Source records:
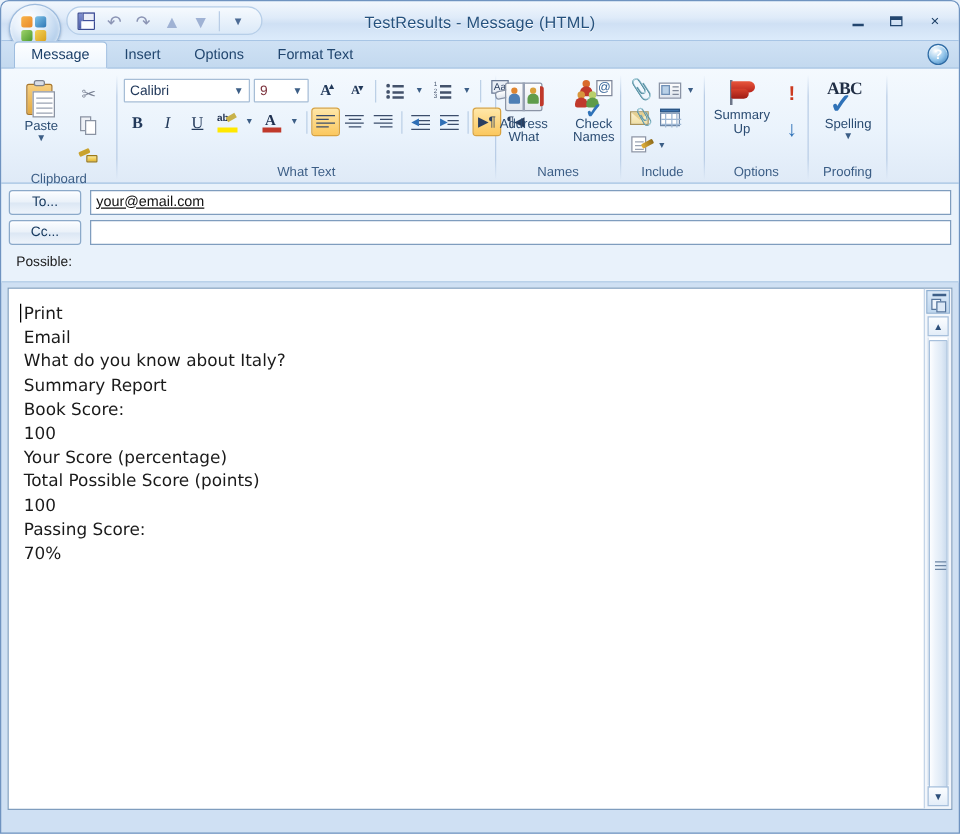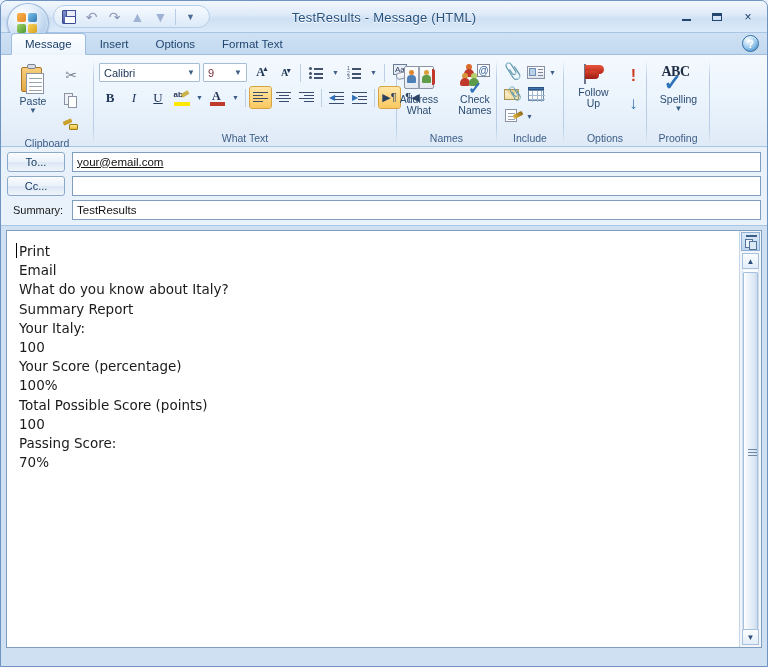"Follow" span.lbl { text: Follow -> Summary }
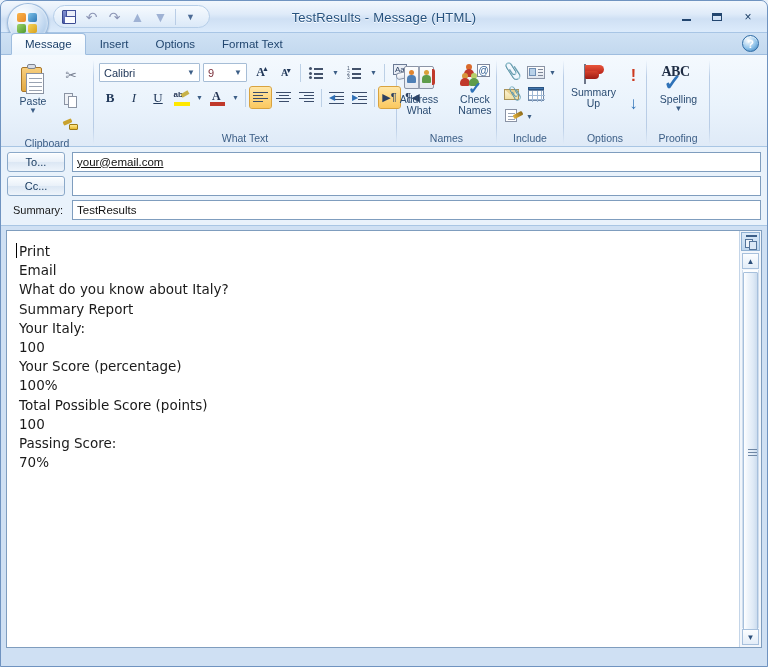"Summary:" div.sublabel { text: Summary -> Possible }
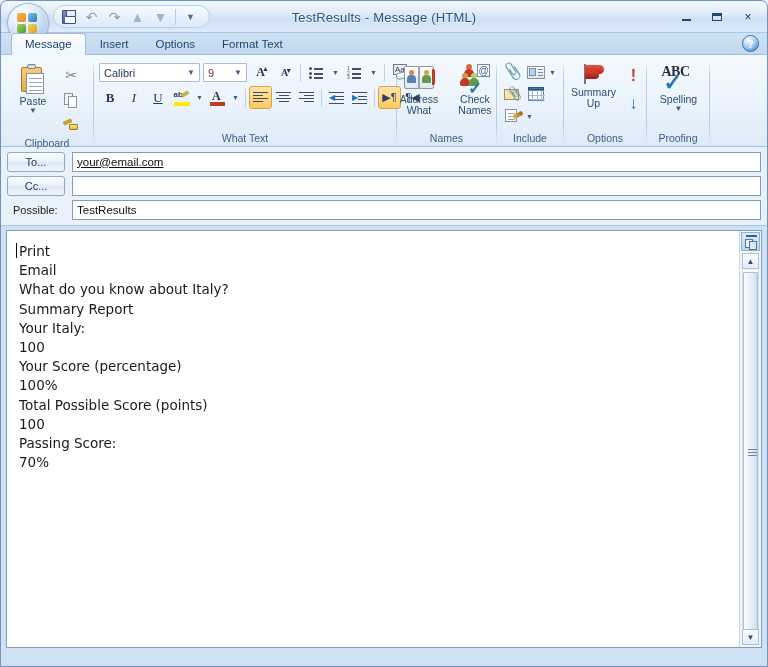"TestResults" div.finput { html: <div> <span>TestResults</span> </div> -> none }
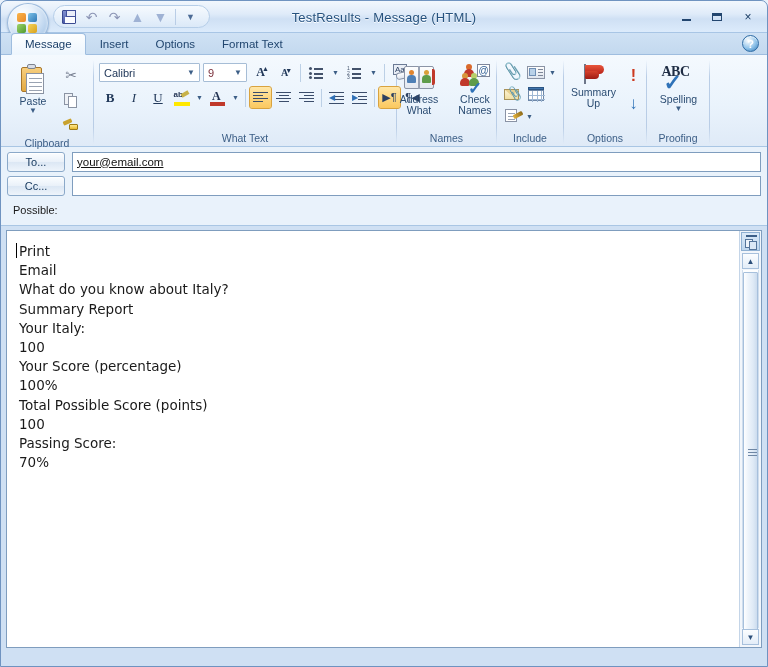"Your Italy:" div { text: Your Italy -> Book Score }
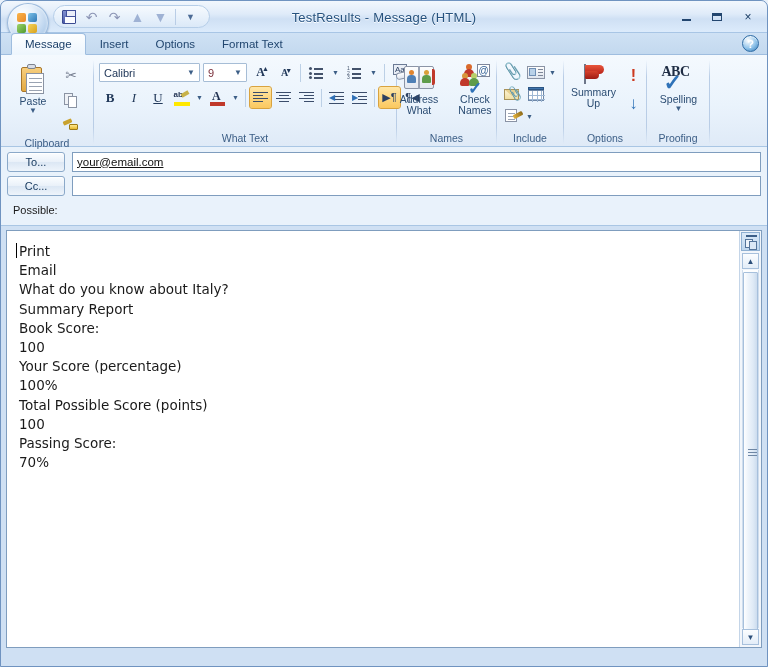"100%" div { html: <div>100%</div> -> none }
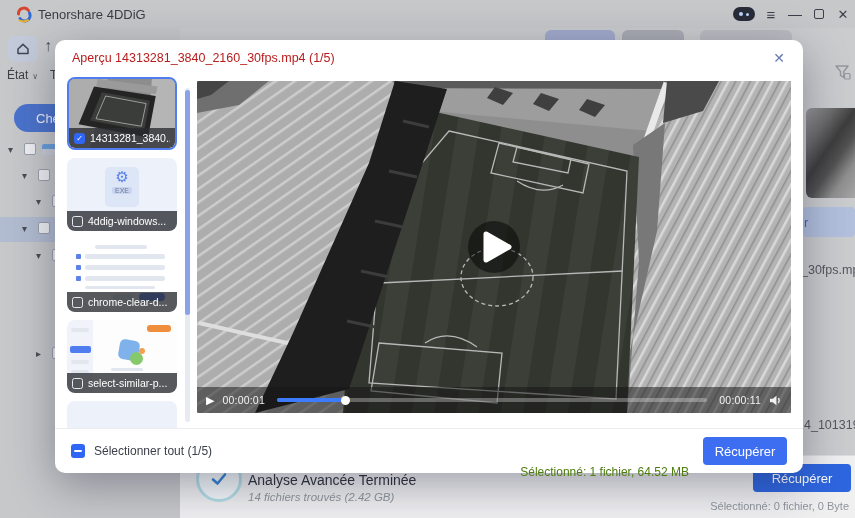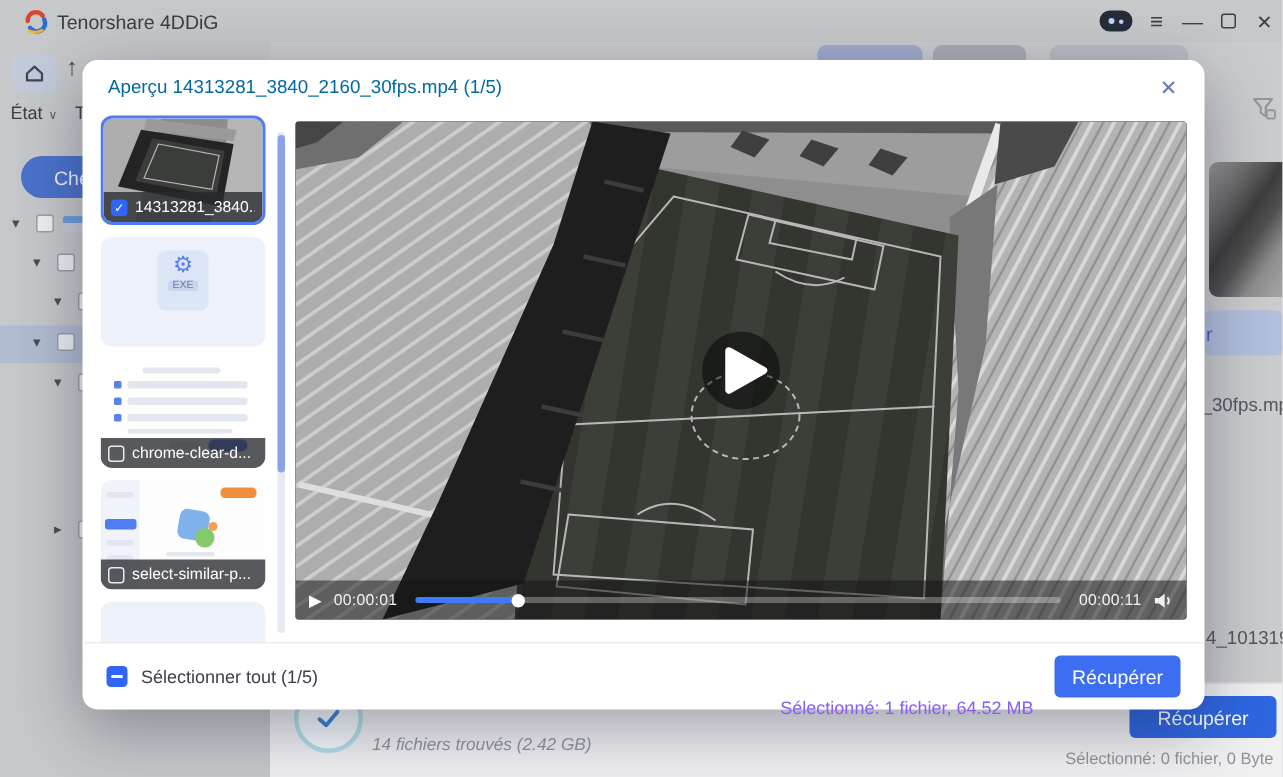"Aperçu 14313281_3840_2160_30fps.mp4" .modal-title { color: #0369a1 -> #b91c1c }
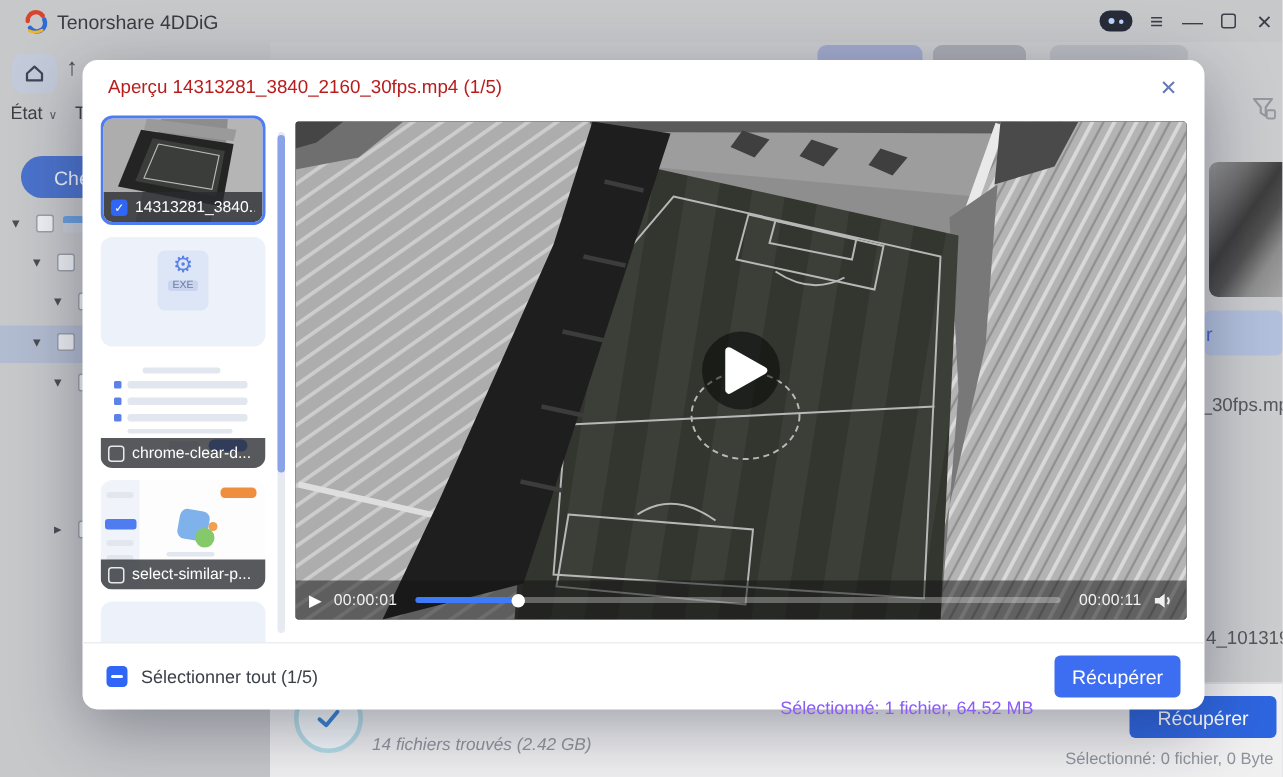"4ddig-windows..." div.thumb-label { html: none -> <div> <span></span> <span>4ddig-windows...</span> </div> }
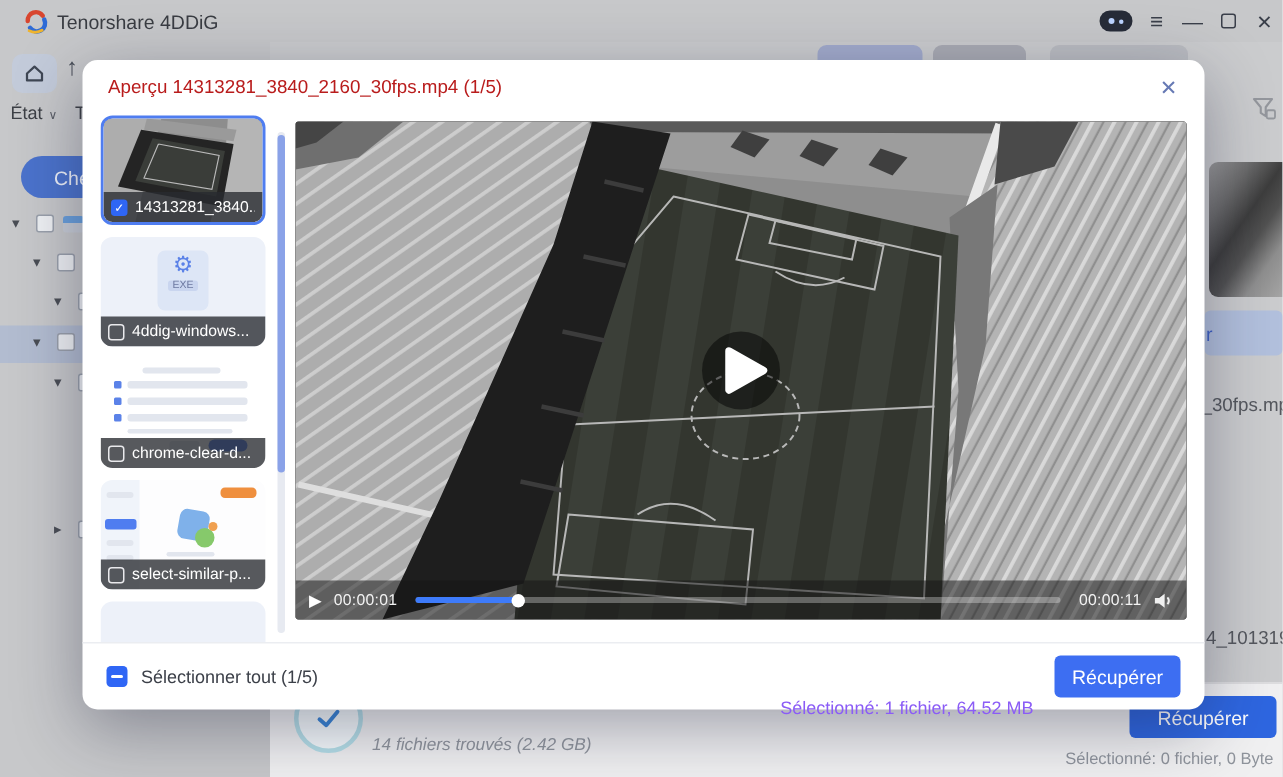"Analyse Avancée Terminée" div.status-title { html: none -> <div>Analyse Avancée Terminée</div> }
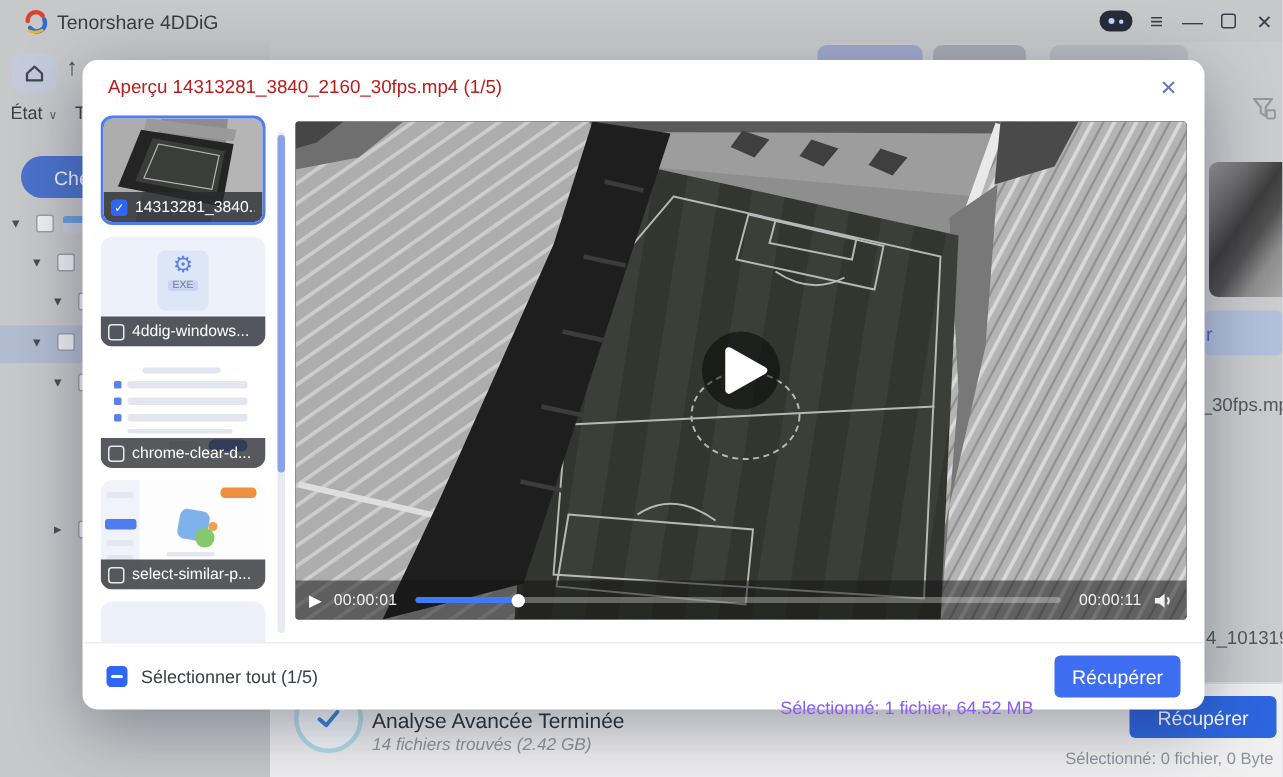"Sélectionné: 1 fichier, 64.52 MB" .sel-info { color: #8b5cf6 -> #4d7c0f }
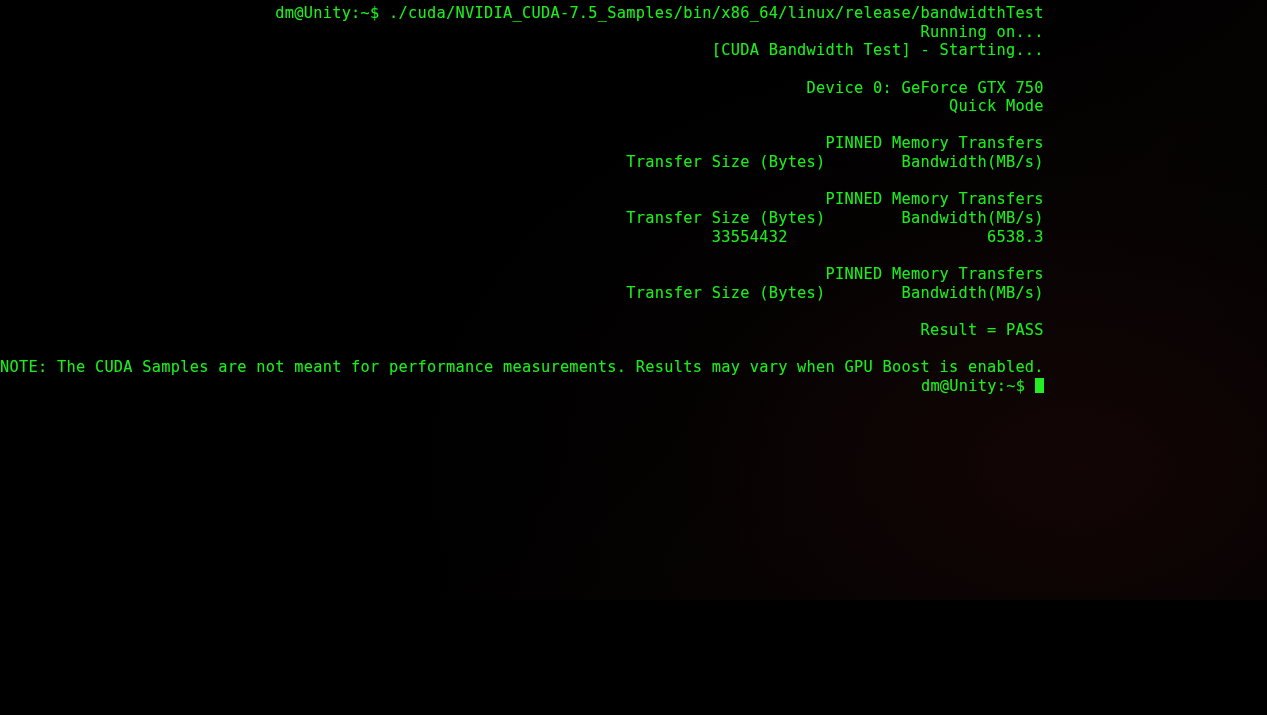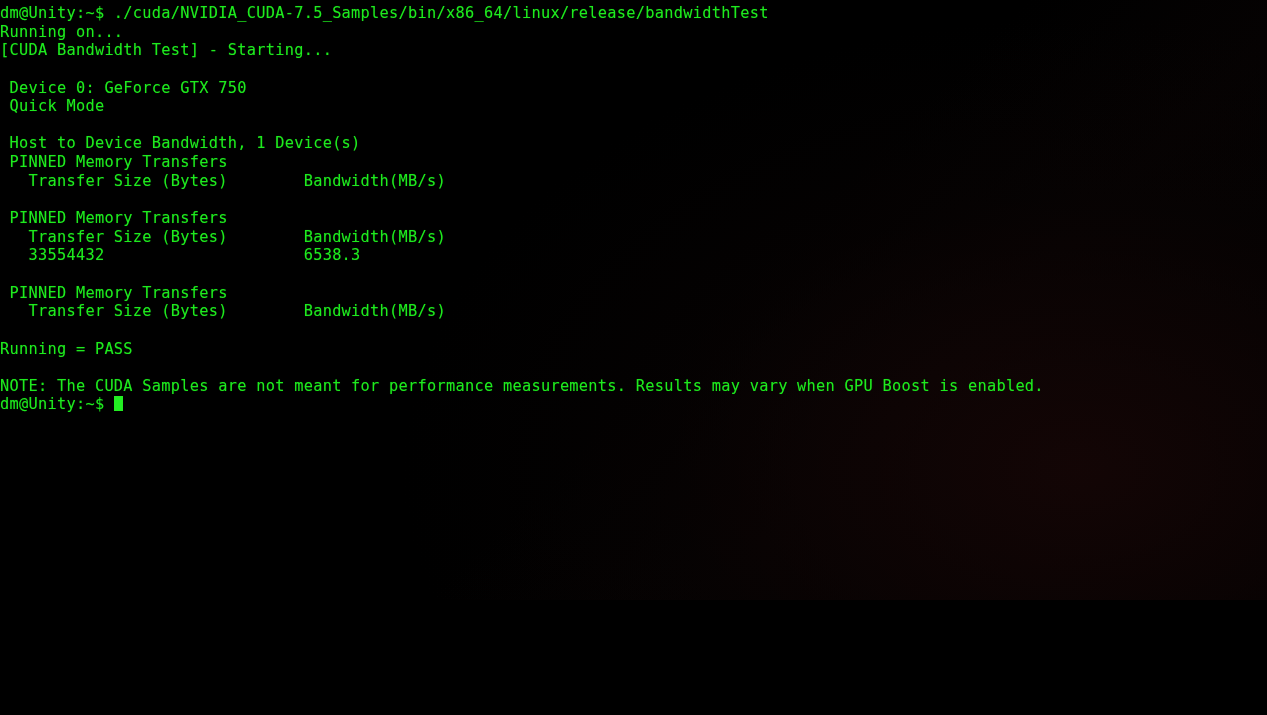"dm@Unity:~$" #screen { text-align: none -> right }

Job: Leave the pictures behind and repeat each entry exactly.

Exercise output:
"Follow" span.lbl { text: Follow -> Summary }
"Summary:" div.sublabel { text: Summary -> Possible }
"TestResults" div.finput { html: <div> <span>TestResults</span> </div> -> none }
"Your Italy:" div { text: Your Italy -> Book Score }
"100%" div { html: <div>100%</div> -> none }
"Aperçu 14313281_3840_2160_30fps.mp4" .modal-title { color: #0369a1 -> #b91c1c }
"4ddig-windows..." div.thumb-label { html: none -> <div> <span></span> <span>4ddig-windows...</span> </div> }
"Analyse Avancée Terminée" div.status-title { html: none -> <div>Analyse Avancée Terminée</div> }
"Sélectionné: 1 fichier, 64.52 MB" .sel-info { color: #8b5cf6 -> #4d7c0f }
"dm@Unity:~$" #screen { text-align: none -> right }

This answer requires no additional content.